Some of the work that formed the basis of that grant application has now been published in the journal ‘Microbiome’ (IF 14.7). It describes the bacterial and fungal members of the airway microbiome and how they align with the developing immune system in the first post-natal week. 

"Obtaining data from human infants, we showed that the airway microbiome is a multi-kingdom entity capable of influencing local immunity in the first week of life," said Ms Pattaroni. Their results suggest that early-life patterns of microbial-immune crosstalk could represent distinct trajectories for future respiratory health.

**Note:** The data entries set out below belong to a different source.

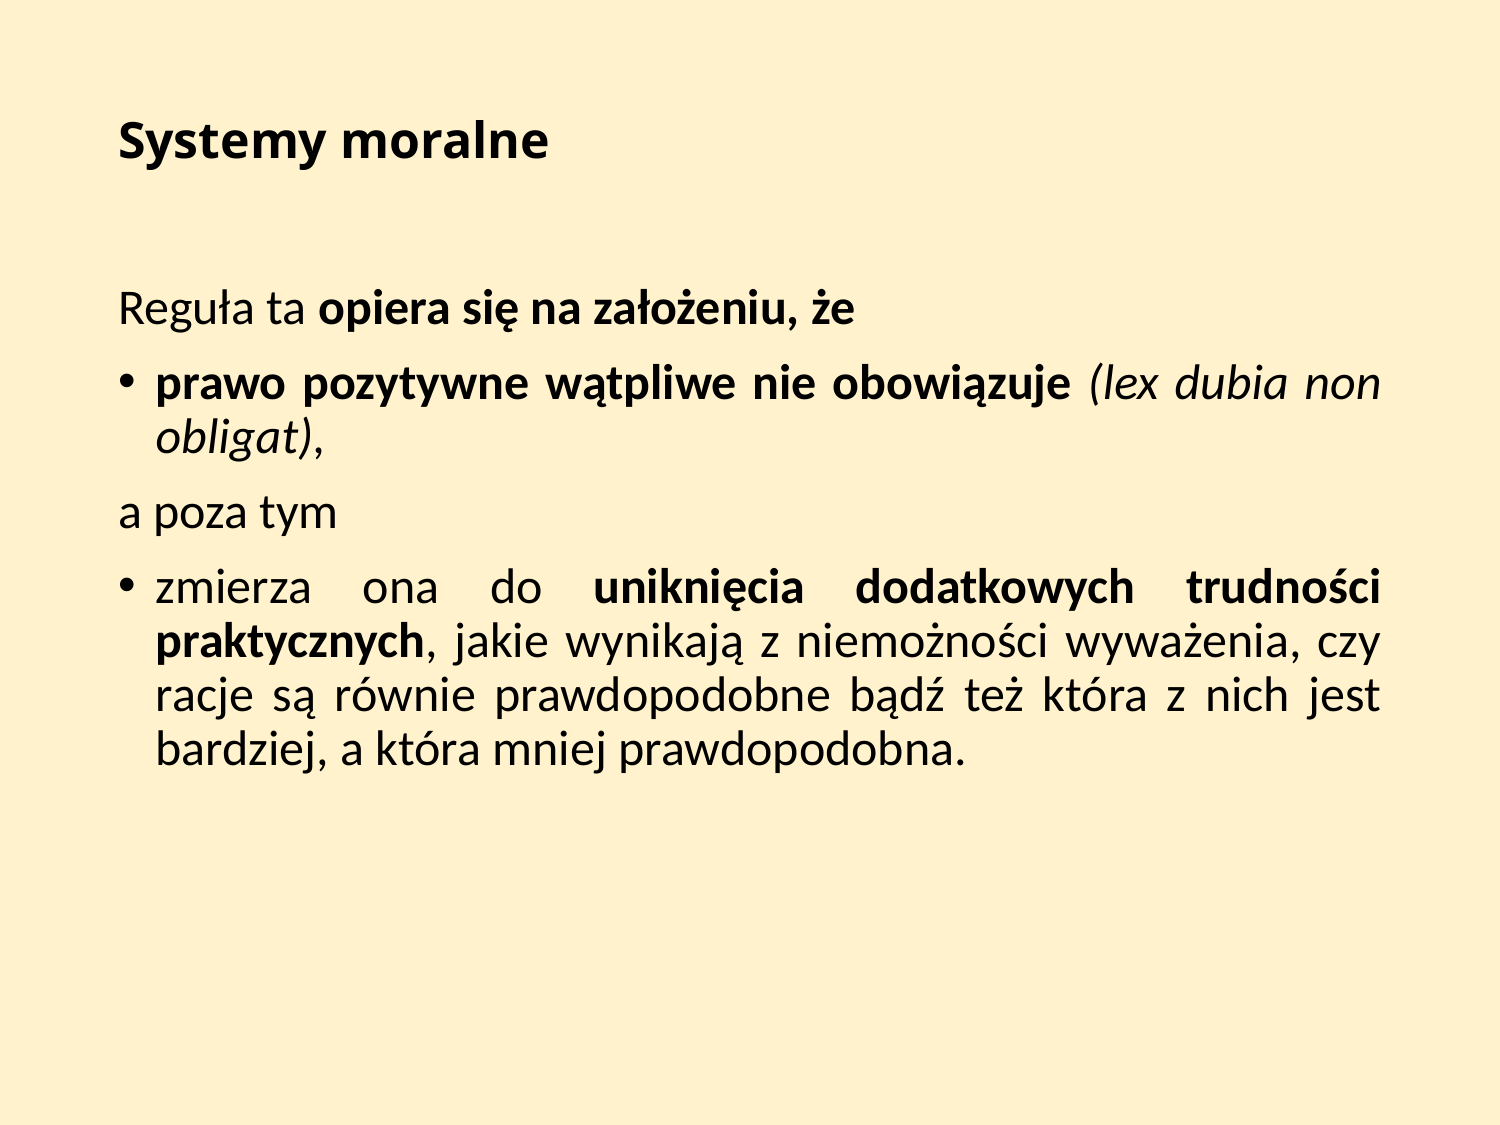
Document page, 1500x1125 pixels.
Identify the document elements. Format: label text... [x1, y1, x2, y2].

list Reguła ta opiera się na założeniu, że prawo pozytywne wątpliwe nie obo­wiązuje (lex dubia non obligat), a poza tym zmierza ona do uniknięcia dodatkowych trudności praktycznych, jakie wynikają z niemożności wyważenia, czy racje są równie prawdopodobne bądź też która z nich jest bardziej, a która mniej prawdo­podobna. [103, 274, 1397, 1066]
title Systemy moralne [103, 59, 1397, 225]
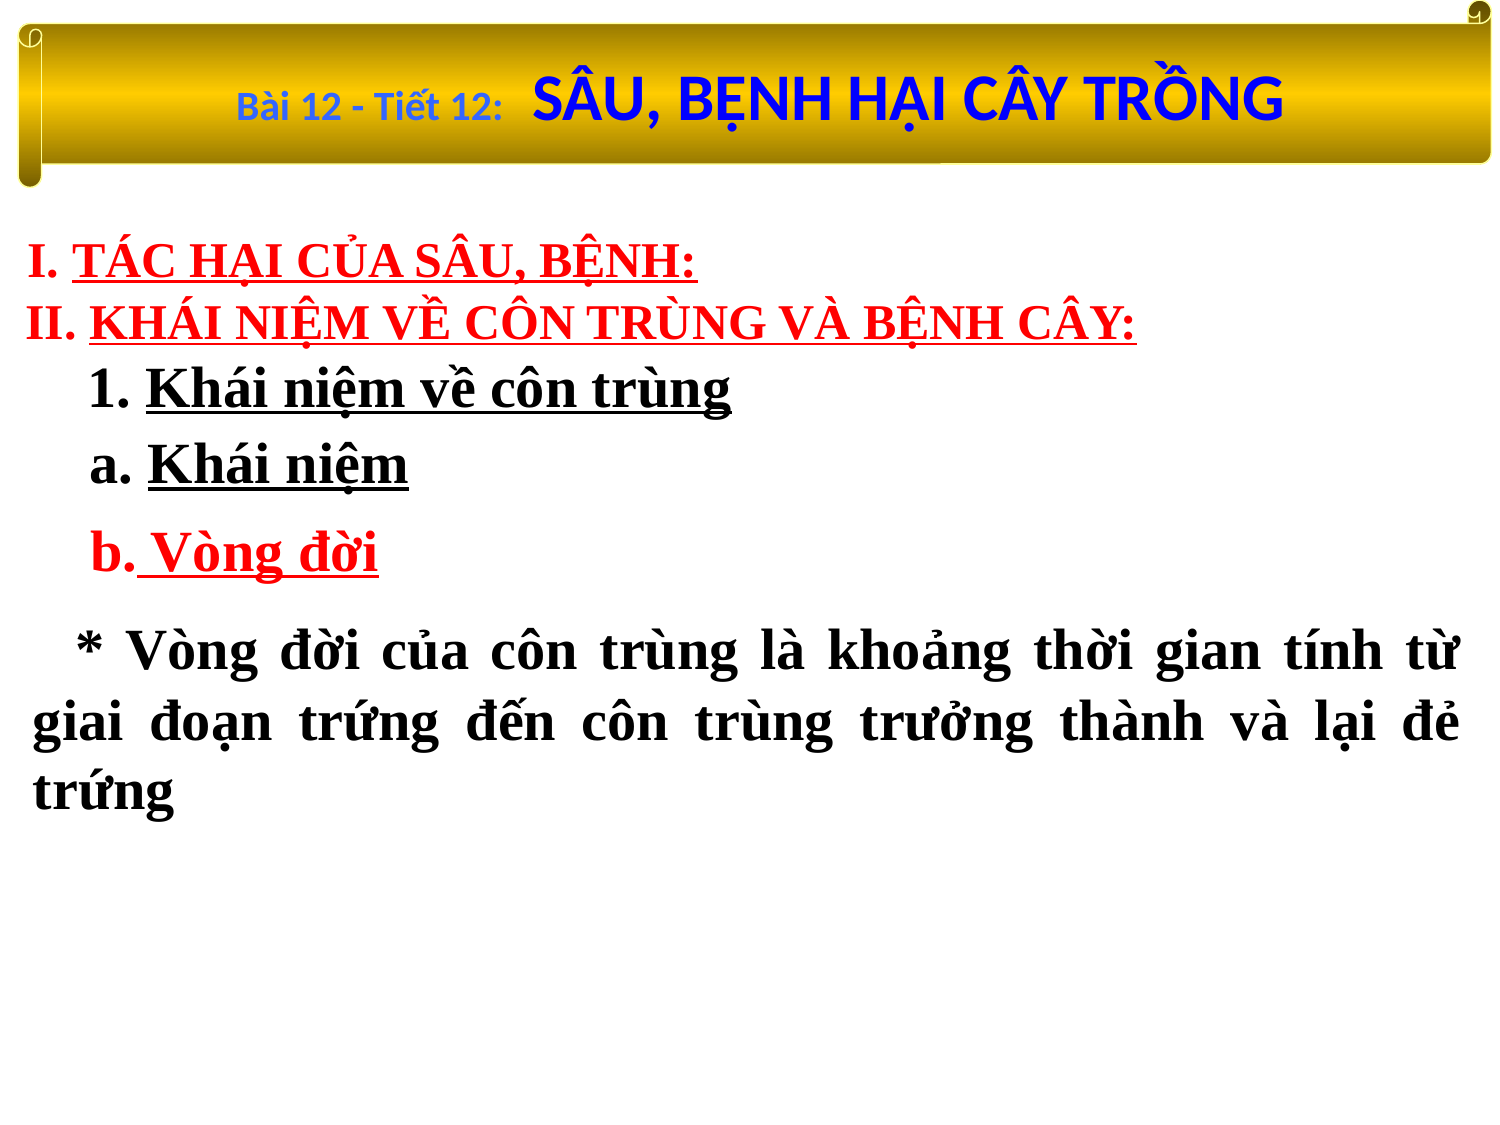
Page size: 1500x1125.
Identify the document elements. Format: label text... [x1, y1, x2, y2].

text_box a. Khái niệm [74, 418, 504, 503]
text_box I. TÁC HẠI CỦA SÂU, BỆNH: [0, 219, 725, 282]
text_box Bài 12 - Tiết 12: SÂU, BỆNH HẠI CÂY TRỒNG [18, 0, 1492, 188]
text_box * Vòng đời của côn trùng là khoảng thời gian tính từ giai đoạn trứng đến côn trùng trưởng thành và lại đẻ trứng [18, 604, 1477, 829]
text_box b. Vòng đời [75, 505, 479, 591]
text_box II. KHÁI NIỆM VỀ CÔN TRÙNG VÀ BỆNH CÂY: [0, 282, 1163, 354]
text_box 1. Khái niệm về côn trùng [72, 341, 800, 427]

The inter-kingdom interactions that influence immune development remain unknown. "These early life interactions might be involved in setting infants on a trajectory towards health or disease (asthma). While it has become clear that bacteria are involved in this process, there is a knowledge gap concerning the role of fungi," said Prof Ben Marsland, the senior author on the paper. "The fungal aspects of this work - the ‘mycobiome’ - is particularly novel."

Reference

Pattaroni C, Macowan M, Chatzis R, Daunt C, Custovic A, Shields MD, Power UF, Grigg J, Roberts G, Ghazal P, Schwarze J, Gore M, Turner S, Bush A, Saglani S, Lloyd CM, Marsland BJ. Early life inter-kingdom interactions shape the immunological environment of the airways. Microbiome. 2022 Feb 21;10(1):34. doi: 10.1186/s40168-021-01201-y. PMID: 35189979; PMCID: PMC8862481.